SEO Audit: What It Should Cover, What You'll Find, and What to Fix First
- thewishlist tech
- Apr 5
- 3 min read
An SEO audit is a systematic evaluation of the factors affecting a website's search visibility. Used correctly, it is the most direct path from 'our organic performance isn't where we want it' to 'here is specifically why, and here is what to do about it in order of impact'.
Used incorrectly — as an output of a crawl tool that produces a 400-item checklist with equal weighting on every item — it produces overwhelm rather than direction. The quality of an SEO audit is determined by the quality of the prioritisation, not the comprehensiveness of the issue list.
The Five Areas a Proper SEO Audit Covers
1. Technical SEO
Crawlability, indexation, duplicate content, site architecture, Core Web Vitals, HTTPS, mobile usability, structured data, redirect health, and JavaScript rendering. Technical issues are the most critical to identify because they suppress rankings regardless of content quality — a well-written article on a page Googlebot cannot crawl will not rank.
2. On-Page SEO
Title tag optimisation, meta descriptions, header structure (H1/H2/H3), keyword usage on page, content depth and quality, internal linking, and image optimisation. On-page issues are often the quickest wins — improving a title tag or H1 on an important page can produce ranking improvements within weeks.
3. Content Audit
Content quality assessment across the site, identification of thin or outdated content, content gap analysis against target keywords and competitors, duplicate or near-duplicate content identification, and E-E-A-T signal evaluation. Content audits typically reveal both quick wins (pages that can be improved) and strategic gaps (topics that need new content).
4. Link Profile Analysis
Total referring domain count and quality, comparison against competitors, anchor text distribution, toxic link identification, and link building opportunity assessment. The link profile audit sets the context for link building strategy — you cannot assess what link building is needed without knowing where you currently stand.
5. Competitor Analysis
Keyword gap analysis (what keywords competitors rank for that you don't), content gap analysis (topics competitors cover that you don't), link gap analysis (link sources available to competitors that you haven't tapped), and SERP feature analysis (featured snippets, People Also Ask, and other features competitors are winning that you could target).

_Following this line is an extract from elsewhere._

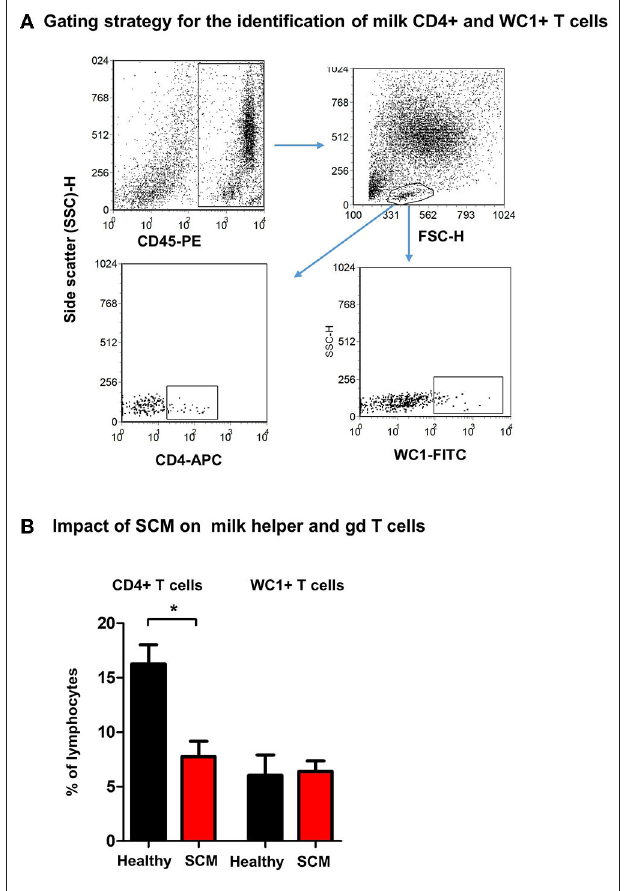
FIGURE 5 | Flow cytometric analysis of milk lymphocyte subsets. Separated milk cells were labeled with monoclonal antibodies to CD45, CD4, and WC1 and analyzed by flow cytometry. (A) After setting a gate on milk leukocytes in a CD45 against SSC-H dot plot, lymphocytes were identified based on their SSC and FSC properties. Milk helper T cells and gd T cells were identified within the lymphocyte population based on their staining with anti-CD4 and anti WC1 antibodies, respectively. (B) The percentage of T helper cells and gd T cells within the milk lymphocyte population were calculated for healthy and SCM camels and presented graphically. *indicates significant differences between the means with p -values < 0.05.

What Good Prioritisation Looks Like
The best SEO audits distinguish between three categories of finding. Critical — issues that are actively suppressing rankings or indexation; must be fixed before any other SEO investment is effective. High impact — issues that, when fixed, will produce meaningful ranking improvements within one to three months. Lower priority — issues that represent best practice but will not materially improve performance until the critical and high-impact issues are resolved.

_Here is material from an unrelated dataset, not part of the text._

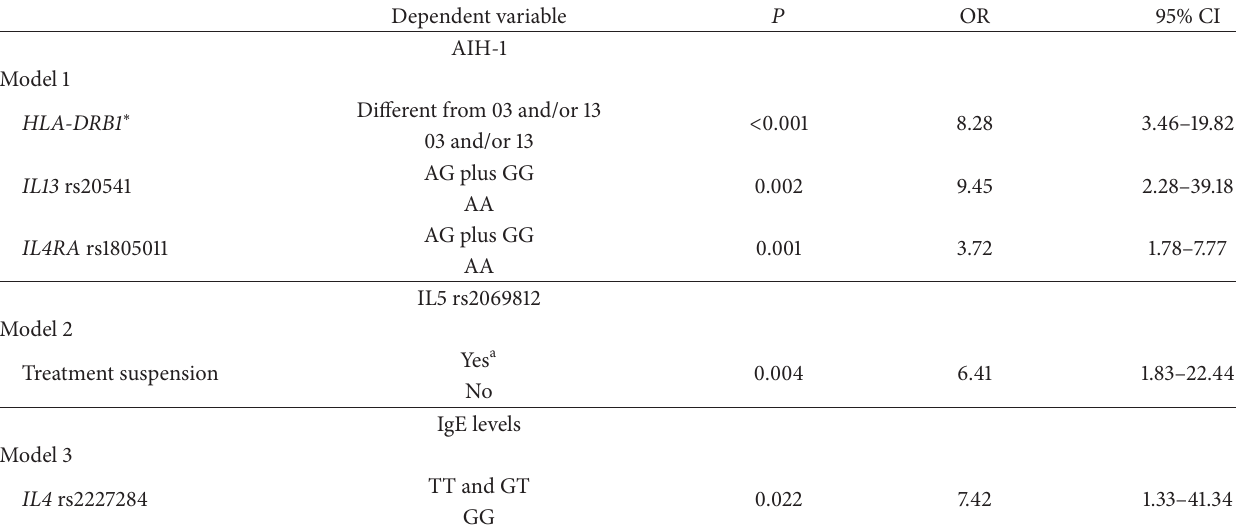
Table 5: Multivariate analysis of factors associated with AIH-1, using three different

How to Run a DIY SEO Audit
Step 1: Google Search Console
This is the most important data source. Check: Coverage report (indexed vs excluded pages, errors), Core Web Vitals, Mobile Usability, Links (top linking sites, internal links, top linked pages), Performance (impressions and clicks by query and page, with filters by date comparison).
Step 2: Crawl the Site
Use Screaming Frog (free for up to 500 URLs) to crawl your site. Review: pages returning errors (4xx, 5xx), redirect chains and loops, duplicate title tags and meta descriptions, missing H1 tags, images without alt text, and pages with thin content (under 300 words).

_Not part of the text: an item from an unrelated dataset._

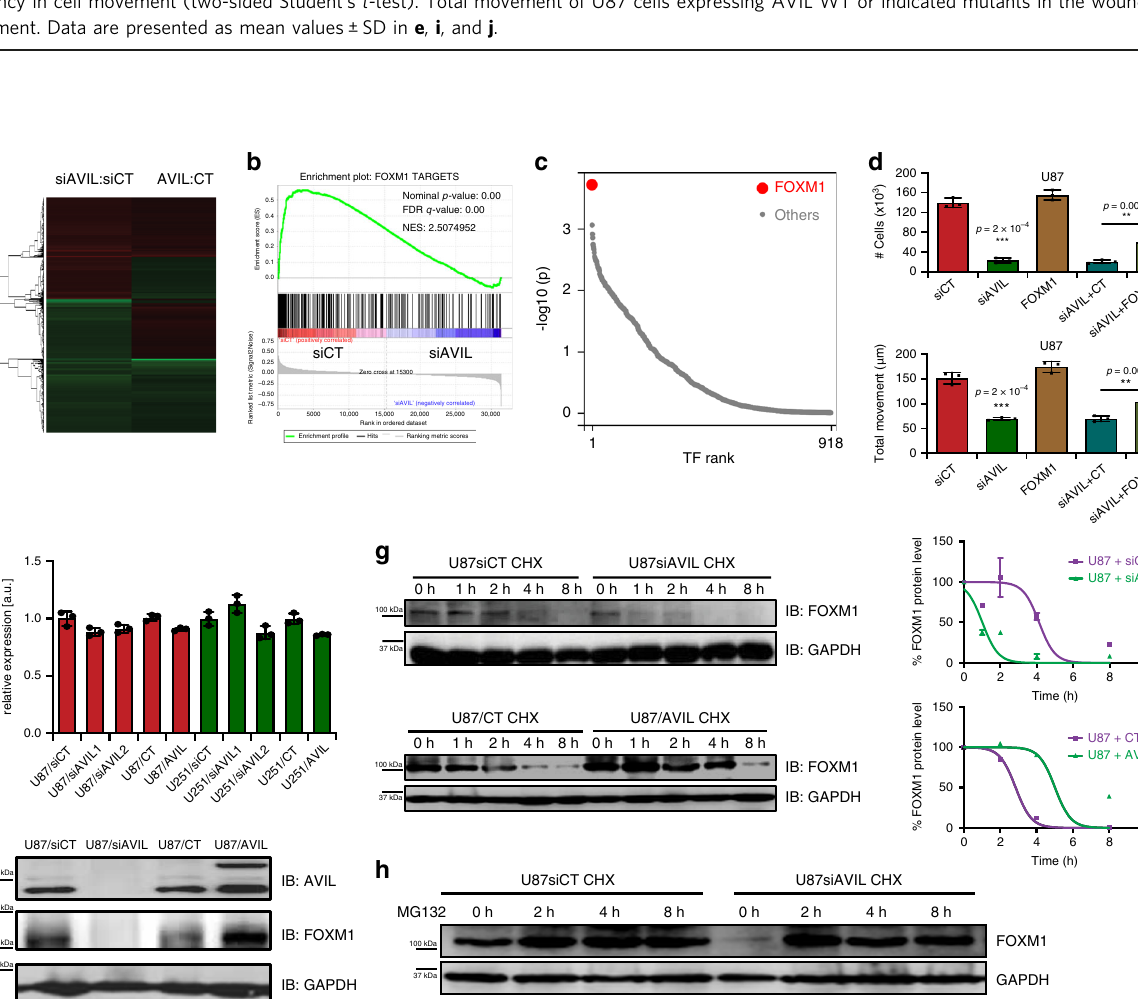
Fig. 7 AVIL regulates the stability of FOXM1. a Whole transcriptome analyses of U87 cells transfected with siAVIL vs. siCT, and stable AVIL overexpression cells vs. empty vector control (CT). b Gene Set Enrichment Analysis revealed highly similar pro fi les between FOXM1 targets, and differentially expressed genes caused by AVIL silencing and overexpression. NES score = 2.5. c BART prediction ranked FOXM1 as the top factor. d FOXM1 expression can rescue at least some of the AVIL effect. U87 cells transfected with siAVIL or siCT were further transfected with FOXM1 expression vector, or control plasmid (CT). Cell proliferation was measured by cell counting. Cell motility was measured by wound-healing assay. e FOXM1 RNA expression was not affected by AVIL silencing or overexpression. qRT-PCR measuring FOXM1 mRNA level in U87 and U251 cells. FOXM1 RNA expression was normalized against that of GAPDH . No statistical signi fi cance (ns) was observed in all groups compared to CT or siCT. f FOXM1 protein was reduced upon AVIL silencing, and induced upon AVIL overexpression. Western blot measured the protein levels of AVIL, FOXM1, and GAPDH. Upper band in AVIL Western is GFP-tagged AVIL. g FOXM1 protein half-life was reduced upon AVIL silencing, and induced upon AVIL overexpression. U87 cells were treated with cycloheximide to inhibit new protein synthesis. FOXM1, and GAPDH proteins were measured by Western Blot analysis. Protein signals were quanti fi ed by densitometry. h The reduced half-life of FOXM1 can be offset by the proteasome inhibitor, MG132. Data are presented as mean values± SD in d , and e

Step 3: Check Core Web Vitals
Run PageSpeed Insights on your homepage, most important category or service page, and a representative product or blog page. Note the LCP, INP, and CLS scores for each and review the Opportunities section for specific improvement recommendations.
Step 4: Keyword and Content Gap
Use Semrush or Ahrefs to compare your keyword rankings against two or three competitors. Identify the keywords they rank for that you don't and assess whether you have pages targeting those keywords. The gaps reveal both new content opportunities and existing pages that should be optimised to target specific keywords.
Getting a Professional Audit
A professional SEO audit goes deeper than the DIY checklist — incorporating strategic context, competitor benchmarking, revenue opportunity modelling, and a prioritised roadmap with resource estimates. The difference between a tool-generated audit and a strategic audit is the difference between a list of symptoms and a diagnosis with a treatment plan.